9. Power of Directors
In furtherance, and not in limitation of those powers conferred
by statute, the Board of Directors is expressly authorized:
(a) Subject to the By-Laws, if any, adopted by the shareholders,
to make, alter or repeal the By-Laws of the corporation;
(b) To authorize and caused to be executed mortgages and liens,
with or without limitations as to amount, upon the real and
personal property of the corporation;
(c) To authorize the guaranty by the corporation of the
securities, evidences of indebtedness and obligations of other
persons, corporations or business entities;
(d) To set apart out of any funds of the corporation available
for dividends a reserve or reserves for any proper purpose and
to abolish any such reserve;
(e) By resolution adopted by the majority of the whole board, to
designate one or more committees to consist of one or more
directors of the of the corporation, which, to the extent
provided on the resolution or in the By-Laws of the corporation,
shall have and may exercise the powers of the Board of Directors
in the management of the affairs of the corporation, and may
authorize the seal of the corporation to be affixed to all
papers which may require it. Such committee or committees shall
have name and names as may be stated in the By-Laws of the
corporation or as may be determined from time to time by
resolution adopted by the Board of Directors.

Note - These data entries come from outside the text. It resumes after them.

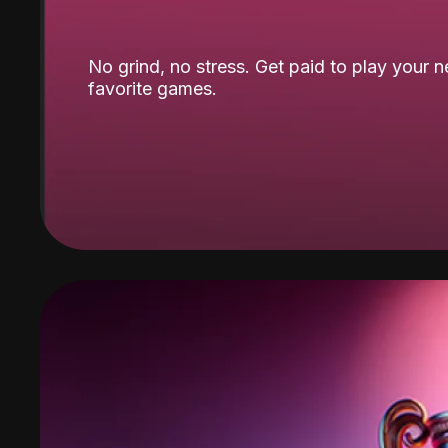
No grind, no stress. Get paid to play your 
favorite games.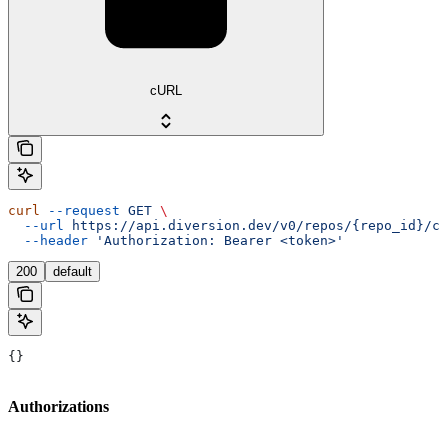
cURL
curl
 --request
 GET
 \
  --url
 https://api.diversion.dev/v0/repos/{repo_id}/co
  --header
 'Authorization: Bearer <token>'
200
default
{}
Authorizations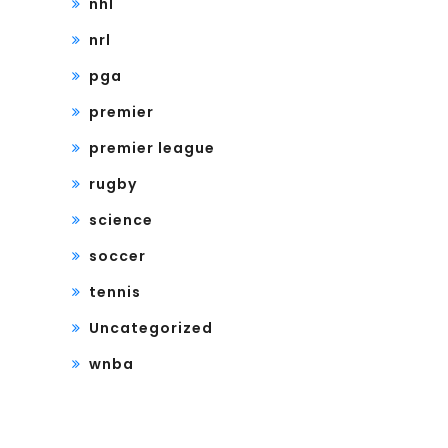
nhl
nrl
pga
premier
premier league
rugby
science
soccer
tennis
Uncategorized
wnba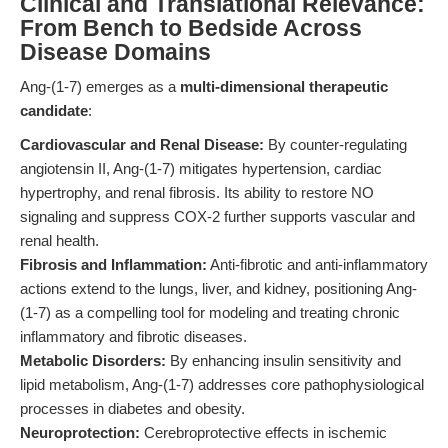
Clinical and Translational Relevance:
From Bench to Bedside Across
Disease Domains
Ang-(1-7) emerges as a
multi-dimensional therapeutic
candidate
:
Cardiovascular and Renal Disease:
By counter-regulating
angiotensin II, Ang-(1-7) mitigates hypertension, cardiac
hypertrophy, and renal fibrosis. Its ability to restore NO
signaling and suppress COX-2 further supports vascular and
renal health.
Fibrosis and Inflammation:
Anti-fibrotic and anti-inflammatory
actions extend to the lungs, liver, and kidney, positioning Ang-
(1-7) as a compelling tool for modeling and treating chronic
inflammatory and fibrotic diseases.
Metabolic Disorders:
By enhancing insulin sensitivity and
lipid metabolism, Ang-(1-7) addresses core pathophysiological
processes in diabetes and obesity.
Neuroprotection:
Cerebroprotective effects in ischemic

All the corporate powers of the corporation shall be exercised
by the Board of Directors except as otherwise herein or in the
By-Laws or by law.
IN WITNESS WHEREOF, I hereunder set my hand on Tuesday, February
03, 1998, hereby declaring and certifying that the facts stated
hereinabove are true.
/s/ Thomas C. Cook
Signature of Incorporator
Name: Thomas C. Cook, Esq.
Address: 3110 S. Valley View, Suite 201
Las Vegas, Nevada 89102
State of Nevada )
County of Clark )
This instrument was acknowledged before me on February 3, 1998,
by Thomas C. Cook.
/s/ Mauri Berkowitz
Mauri Berkowitz
Notary Public Signature
Certificate of Acceptance of Appointment as Resident Agent: I,
Ted D. Campbell II, as a principal of Nevada Internet Corporation
Enterprises, Inc.("NICE"), hereby accept appointment of NICE as
the resident agent for the above referenced company.